Introduction to the internal machinery

Most operations for dealing with types are found in the files jltypes.c and subtype.c. A good way to start is to watch subtyping in action. Build Julia with make debug and fire up Julia within a debugger. gdb debugging tips has some tips which may be useful.

Because the subtyping code is used heavily in the REPL itself – and hence breakpoints in this code get triggered often – it will be easiest if you make the following definition:

julia> function mysubtype(a,b)
           ccall(:jl_breakpoint, Cvoid, (Any,), nothing)
           a <: b

and then set a breakpoint in jl_breakpoint. Once this breakpoint gets triggered, you can set breakpoints in other functions.

As a warm-up, try the following:

mysubtype(Tuple{Int, Float64}, Tuple{Integer, Real})

We can make it more interesting by trying a more complex case:

mysubtype(Tuple{Array{Int,2}, Int8}, Tuple{Array{T}, T} where T)

Subtyping and method sorting

The type_morespecific functions are used for imposing a partial order on functions in method tables (from most-to-least specific). Specificity is strict; if a is more specific than b, then a does not equal b and b is not more specific than a.

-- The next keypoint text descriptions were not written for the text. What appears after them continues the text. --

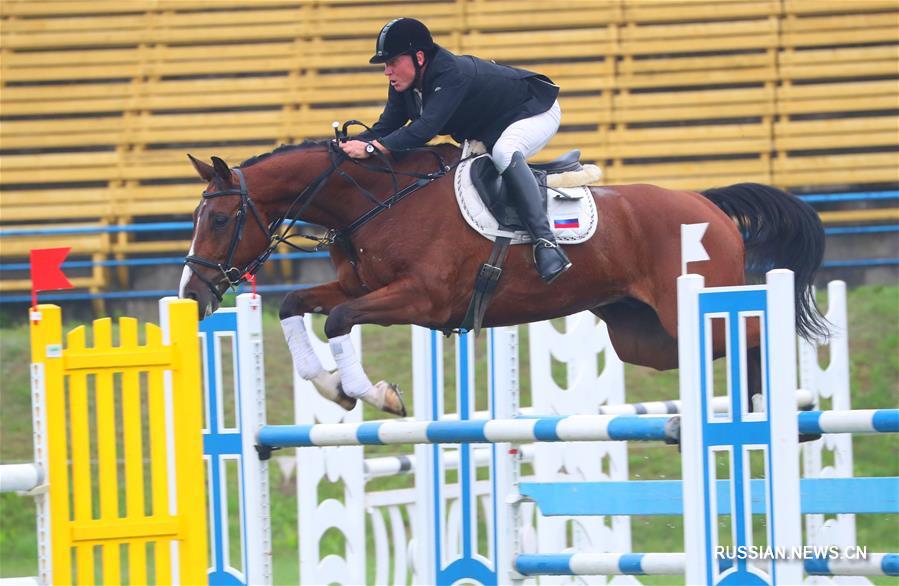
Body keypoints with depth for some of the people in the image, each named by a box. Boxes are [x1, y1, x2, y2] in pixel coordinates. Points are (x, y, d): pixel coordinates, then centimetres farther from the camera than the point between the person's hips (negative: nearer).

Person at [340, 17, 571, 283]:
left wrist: (371, 148, -53)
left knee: (504, 153, -38)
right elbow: (385, 128, -9)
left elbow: (425, 129, -47)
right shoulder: (404, 84, -10)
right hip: (489, 130, 10)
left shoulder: (451, 75, -38)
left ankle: (545, 241, -41)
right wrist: (348, 144, -27)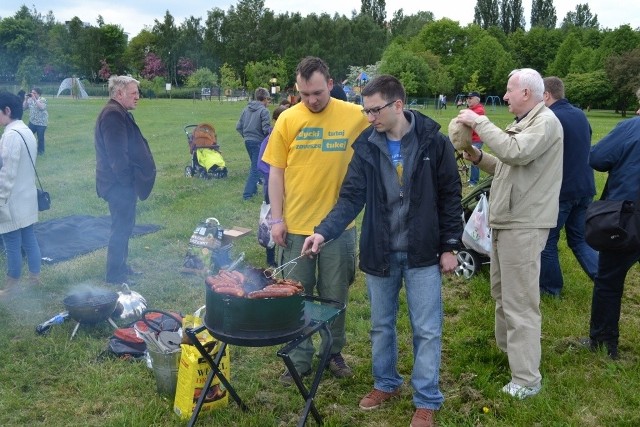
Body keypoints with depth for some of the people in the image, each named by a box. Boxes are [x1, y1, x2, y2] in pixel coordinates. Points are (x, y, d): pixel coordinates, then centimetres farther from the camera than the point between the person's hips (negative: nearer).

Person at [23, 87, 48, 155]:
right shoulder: (30, 99, 5)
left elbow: (41, 107, -28)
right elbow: (24, 107, 4)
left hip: (41, 123, -5)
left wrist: (35, 99, -28)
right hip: (32, 122, 5)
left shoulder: (42, 100, -10)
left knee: (40, 137, 1)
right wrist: (26, 99, -8)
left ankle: (40, 151, 17)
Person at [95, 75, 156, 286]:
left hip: (122, 183, 11)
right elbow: (118, 156, -25)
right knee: (121, 228, -2)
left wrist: (131, 181, 20)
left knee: (124, 226, 19)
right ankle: (114, 275, 8)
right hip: (119, 184, -11)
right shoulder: (113, 115, -20)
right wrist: (128, 182, -19)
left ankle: (121, 266, 32)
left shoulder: (119, 113, 15)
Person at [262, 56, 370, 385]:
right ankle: (300, 360, 25)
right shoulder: (288, 119, -2)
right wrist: (276, 218, -2)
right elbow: (276, 172, 2)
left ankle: (333, 353, 33)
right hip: (295, 224, 1)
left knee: (335, 296, 13)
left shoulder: (355, 116, -4)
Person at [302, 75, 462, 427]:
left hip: (422, 253, -2)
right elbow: (351, 197, -5)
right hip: (380, 253, 3)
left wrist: (450, 247, -4)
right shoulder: (366, 146, -3)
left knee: (427, 330, 5)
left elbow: (450, 197, -3)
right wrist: (324, 231, -20)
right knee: (381, 325, 17)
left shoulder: (434, 143, -9)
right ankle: (385, 384, 38)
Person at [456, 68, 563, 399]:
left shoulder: (545, 121, -12)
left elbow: (515, 153, -29)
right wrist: (478, 157, 4)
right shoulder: (524, 123, 18)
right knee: (502, 291, 22)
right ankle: (508, 348, 40)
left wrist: (479, 122, -20)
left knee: (520, 301, -8)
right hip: (506, 221, 10)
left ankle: (526, 380, 0)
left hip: (523, 225, -10)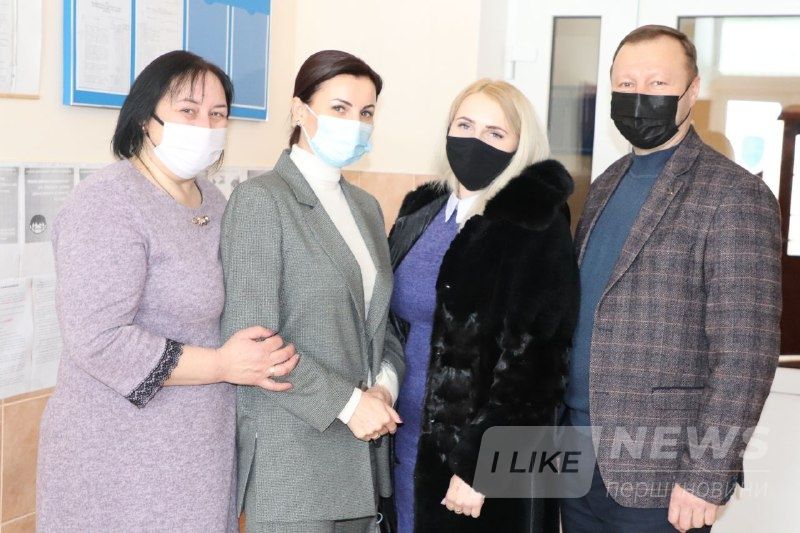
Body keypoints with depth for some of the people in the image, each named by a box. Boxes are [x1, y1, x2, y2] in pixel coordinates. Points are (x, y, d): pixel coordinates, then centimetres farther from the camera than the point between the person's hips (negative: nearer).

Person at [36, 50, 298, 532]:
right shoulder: (110, 201, -16)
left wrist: (267, 355, 2)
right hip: (124, 458, -7)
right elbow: (96, 340, -23)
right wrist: (223, 366, -19)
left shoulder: (212, 200, 8)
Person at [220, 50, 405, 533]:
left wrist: (385, 385, -4)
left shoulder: (366, 206, 13)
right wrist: (347, 403, -15)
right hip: (291, 462, -6)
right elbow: (251, 338, -16)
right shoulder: (261, 199, -9)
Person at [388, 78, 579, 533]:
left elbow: (529, 361, -16)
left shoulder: (538, 228, -12)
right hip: (405, 444, 6)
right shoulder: (421, 211, 8)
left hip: (487, 462, -6)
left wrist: (477, 467, -18)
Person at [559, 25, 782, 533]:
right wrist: (557, 423, 9)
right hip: (578, 459, 7)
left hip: (658, 474, -6)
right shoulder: (607, 185, 10)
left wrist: (707, 477, -18)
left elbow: (745, 353, -16)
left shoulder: (734, 195, -12)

If a is a strict subtype of b, then it is automatically considered more specific. From there, type_morespecific employs some less formal rules. For example, subtype is sensitive to the number of arguments, but type_morespecific may not be. In particular, Tuple{Int,AbstractFloat} is more specific than Tuple{Integer}, even though it is not a subtype. (Of Tuple{Int,AbstractFloat} and Tuple{Integer,Float64}, neither is more specific than the other.) Likewise, Tuple{Int,Vararg{Int}} is not a subtype of Tuple{Integer}, but it is considered more specific. However, morespecific does get a bonus for length: in particular, Tuple{Int,Int} is more specific than Tuple{Int,Vararg{Int}}.

Additionally, if 2 methods are defined with identical signatures, per type-equal, then they will instead by compared by order of addition, such that the later method is more specific than the earlier one.